### Exercise tasks
1 > Please decide whether each statement agrees with the coral photogrammetry text, answering yes or no and quoting the deciding words: (a) precision was assessed for six coral morphotypes and accuracy for four of them; (b) metrics for bottlebrush corals were the most precise; (c) surface rugosity was overestimated for all morphs compared with the laser reference models.
2 > Carry on the coral photogrammetry text with one more paragraph, beginning right after its final sentence.

━━ Provided text ━━

Figure 8. Average (±S.D.) precision (CV) in surface rugosity (SR) estimates amongst models derived from replicate photogrammetric modelling of a 120 m2 area of benthic habitat. A grid of non-overlapping virtual square quadrats of a specific area was laid over the model domain and the variation in the mean SR value from each of the three models in a quadrat was calculated. This process was done for five different quadrat areas. Sample sizes were 456, 114, 48, 27, and 12 for 0.25, 1, 2.25, 4, and 9 m2 quadrats, respectively.
Remotesensing 07 15859 g008
Figure 9. Spatial distribution of precision (CV) in surface rugosity (SR) values amongst three models derived from replicate photogrammetric modelling of a 120 m2 area of benthic habitat. Error in SR values was calculated from the same spatial area of each aligned model based on a grid of non-overlapping virtual square quadrats of 1 m2 area laid over the model domain.
Figure 9. Spatial distribution of precision (CV) in surface rugosity (SR) values amongst three models derived from replicate photogrammetric modelling of a 120 m2 area of benthic habitat. Error in SR values was calculated from the same spatial area of each aligned model based on a grid of non-overlapping virtual square quadrats of 1 m2 area laid over the model domain.
Remotesensing 07 15859 g009

4. Discussion

This study evaluated the precision and accuracy of metrics derived from photogrammetric 3D models of individual coral colonies as well as a 120 m2 area of reef. Precision was assessed for six coral morphotypes; while accuracy was evaluated for a subset of four of these. Surface rugosity measurements were generally precise across all morphotypes and spatial extents with average differences in the geometry of replicate models of 1–6 mm for coral colonies and 25 mm for the reef area. Precision decreased as the complexity of the coral increased, with SR for medium massive corals being the most precise (1% CV in surface rugosity) and metrics for bottlebrush corals being the least precise (10% CV in surface rugosity). There was no indication however that precision was related to complexity for the patch-scale modelling. The 3D geometry of coral models differed by only 1–3 mm from laser reference models however high spatial variation in these differences around the model led to a consistent underestimation of surface rugosity values for all morphs of between 8% and 37%. Overall, this study demonstrated two fit-for-purpose approaches to the assessment of structural complexity of benthic marine systems for application at two commonly investigated spatial extents using off-the-shelf camera systems and readily available, consumer quality, and in some cases, free software tools. The results of the precision and accuracy assessments of these systems will allow for an appraisal of their utility for different tasks.

━━━
━━ Given records ━━

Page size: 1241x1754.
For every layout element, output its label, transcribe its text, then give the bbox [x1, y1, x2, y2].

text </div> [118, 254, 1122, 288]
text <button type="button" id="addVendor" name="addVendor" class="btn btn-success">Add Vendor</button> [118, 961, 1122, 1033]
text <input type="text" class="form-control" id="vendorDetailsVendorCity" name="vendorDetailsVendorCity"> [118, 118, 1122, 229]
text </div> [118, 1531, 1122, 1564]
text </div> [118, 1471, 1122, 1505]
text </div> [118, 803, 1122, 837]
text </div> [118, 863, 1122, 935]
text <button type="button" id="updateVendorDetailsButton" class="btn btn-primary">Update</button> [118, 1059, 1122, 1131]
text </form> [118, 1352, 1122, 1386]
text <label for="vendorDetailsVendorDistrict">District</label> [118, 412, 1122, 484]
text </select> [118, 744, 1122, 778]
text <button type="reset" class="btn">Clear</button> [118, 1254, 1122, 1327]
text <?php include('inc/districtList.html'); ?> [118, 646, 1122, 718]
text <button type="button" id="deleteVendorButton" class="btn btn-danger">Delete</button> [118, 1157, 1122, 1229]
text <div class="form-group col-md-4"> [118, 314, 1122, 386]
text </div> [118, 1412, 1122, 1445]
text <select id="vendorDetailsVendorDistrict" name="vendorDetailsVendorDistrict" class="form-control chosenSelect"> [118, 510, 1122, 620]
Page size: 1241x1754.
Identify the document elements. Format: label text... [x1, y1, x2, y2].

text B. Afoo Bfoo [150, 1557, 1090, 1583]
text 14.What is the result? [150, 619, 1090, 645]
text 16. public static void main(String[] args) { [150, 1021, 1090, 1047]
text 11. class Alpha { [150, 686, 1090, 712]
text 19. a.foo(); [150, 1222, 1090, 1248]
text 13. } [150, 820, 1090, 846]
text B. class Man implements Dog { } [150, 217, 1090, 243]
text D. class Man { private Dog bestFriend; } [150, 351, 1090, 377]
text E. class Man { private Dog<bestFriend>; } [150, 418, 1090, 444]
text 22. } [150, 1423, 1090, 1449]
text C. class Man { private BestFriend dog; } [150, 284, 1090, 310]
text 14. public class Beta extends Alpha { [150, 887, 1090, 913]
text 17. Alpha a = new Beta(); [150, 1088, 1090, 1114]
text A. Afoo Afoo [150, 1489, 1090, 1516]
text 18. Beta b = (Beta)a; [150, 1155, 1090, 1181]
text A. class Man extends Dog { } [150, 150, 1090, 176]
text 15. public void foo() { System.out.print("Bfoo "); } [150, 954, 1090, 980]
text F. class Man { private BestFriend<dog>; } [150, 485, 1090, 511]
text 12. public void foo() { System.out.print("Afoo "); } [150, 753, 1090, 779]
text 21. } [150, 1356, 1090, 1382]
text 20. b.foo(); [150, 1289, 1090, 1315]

━━━

### Answers for the tasks
1 >
(a) Yes: "Precision was assessed for six coral morphotypes; while accuracy was evaluated for a subset of four of these."
(b) No: "metrics for bottlebrush corals being the least precise (10% CV in surface rugosity)"
(c) No: "led to a consistent underestimation of surface rugosity values for all morphs of between 8% and 37%"

2 >
4.1. Colony-Scale

There was a wide range of SR values estimated for the six coral morphotypes and, while there was a strong inverse relationship between SR and precision, the repeatability of the derived complexity metric was high, with CV from repeated trials being 10% at the worst for the most complex morphology. This result is similar to the 1%–5% error (CV) estimated by Lavy et al. [28] for Stylophora (branching morphology), one of the few studies to have assessed precision in photogrammetrically derived 3D models of corals. Lavy et al. [28] focused on volume and surface area rather than SR. However as SR is derived from surface area, a similar response of the two metrics is to be expected. Our comparisons of model geometry allowed us to confirm that the low SR error was the result of the general similarity in the 3D geometry of the derived models, which only differed by 1–4 mm on average. The effect of SR on error is likely due to the inability of the modeling system to adequately capture the fine-scale surface texture when it varies at scales that approach the roughly 3 mm mesh resolution of the coral colony models. For instance, bottlebrush texture is formed by the coralites which tend to be smaller than 2 mm, explaining the low precision and accuracy for this morphology in particular. The interaction of mesh resolution with the scale of surface roughness is of fundamental importance when selecting the modeling system and approach to use for a given application.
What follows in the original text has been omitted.